SAN DIEGO, June 23, 2016 (GLOBE NEWSWIRE) -- Retrophin, Inc. (NASDAQ:RTRX) today announced new data from physician-initiated treatment with RE-024, the company's novel investigational replacement therapy for pantothenate kinase-associated neurodegeneration (PKAN), a rare and life-threatening genetic condition characterized by a host of progressively debilitating movement disorders. Key findings suggest RE-024 was safe and well tolerated in two adults with PKAN who experienced clinically meaningful improvements, followed by stabilization of disease progression over 47 weeks of treatment.

These and data from three additional posters were presented at the 20th International Congress of Parkinson's Disease and Movement Disorders in Berlin, Germany.

"We are encouraged by the meaningful clinical improvements observed in both of these patients treated with RE-024," said Alvin Shih, M.D., executive vice president and head of research & development for Retrophin. "These data add to the growing body of evidence demonstrating the potential of RE-024 in patients with PKAN and support our plans to initiate an efficacy study during the second half of 2016."

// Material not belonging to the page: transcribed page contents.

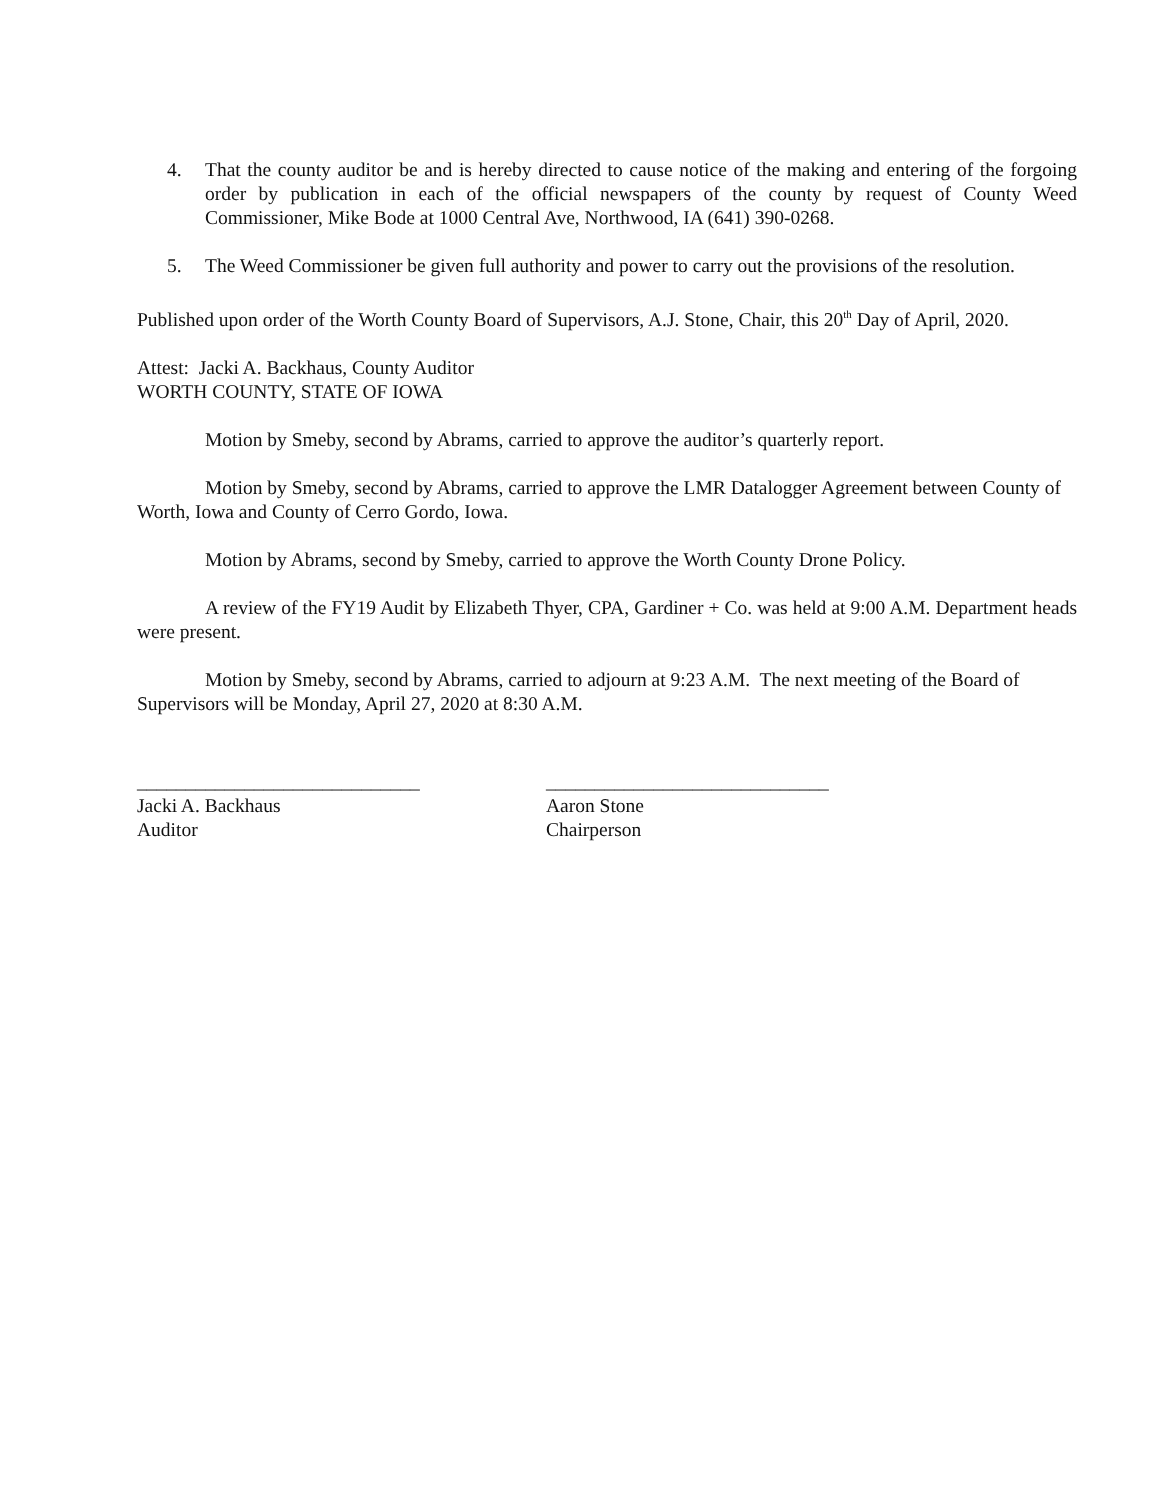4. That the county auditor be and is hereby directed to cause notice of the making and entering of the forgoing order by publication in each of the official newspapers of the county by request of County Weed Commissioner, Mike Bode at 1000 Central Ave, Northwood, IA (641) 390-0268.
5. The Weed Commissioner be given full authority and power to carry out the provisions of the resolution.
Published upon order of the Worth County Board of Supervisors, A.J. Stone, Chair, this 20<sup>th</sup> Day of April, 2020.
Attest: Jacki A. Backhaus, County Auditor
WORTH COUNTY, STATE OF IOWA
Motion by Smeby, second by Abrams, carried to approve the auditor’s quarterly report.
Motion by Smeby, second by Abrams, carried to approve the LMR Datalogger Agreement between County of Worth, Iowa and County of Cerro Gordo, Iowa.
Motion by Abrams, second by Smeby, carried to approve the Worth County Drone Policy.
A review of the FY19 Audit by Elizabeth Thyer, CPA, Gardiner + Co. was held at 9:00 A.M. Department heads were present.
Motion by Smeby, second by Abrams, carried to adjourn at 9:23 A.M. The next meeting of the Board of Supervisors will be Monday, April 27, 2020 at 8:30 A.M.
_____________________________
Jacki A. Backhaus
Auditor
_____________________________
Aaron Stone
Chairperson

The newly released data describe the experiences of two sibling males with PKAN who received physician-initiated treatment with RE-024. For each patient, initial symptoms presented in childhood and both eventually lost their ability to walk independently. The patients developed parkinsonism, dystonia, dysarthria, and extreme impulsivity. Decreased quality of life and significantly impaired function in activities related to daily living were also reported.

In both patients, treatment with RE-024 was associated with clinically meaningful improvements, including the regained ability to walk unassisted for short distances. These improvements were demonstrated on Parts II and III of the Movement Disorder Society-Unified Parkinson's Disease Rating Scale (MDS-UPDRS) assessing activities of daily living and neurological impairment, respectively. After 47 weeks of treatment with RE-024, mean improvements of 13.0 points (40.6 percent) on Part II, and 17.5 points (26.7 percent) on Part III of the scale were observed. Most or all of the clinically meaningful improvements were observed over a six-month period, and were followed by stabilization at the improved levels, suggesting the potential durability of sustained treatment with RE-024 in this otherwise progressive disease. The treating physician noted that although this degree of improvement followed by stabilization is not typical of the natural history of PKAN, placebo response cannot be ruled out in an uncontrolled setting. The physician also concluded that controlled studies should evaluate the safety and efficacy of RE-024 in patients with PKAN.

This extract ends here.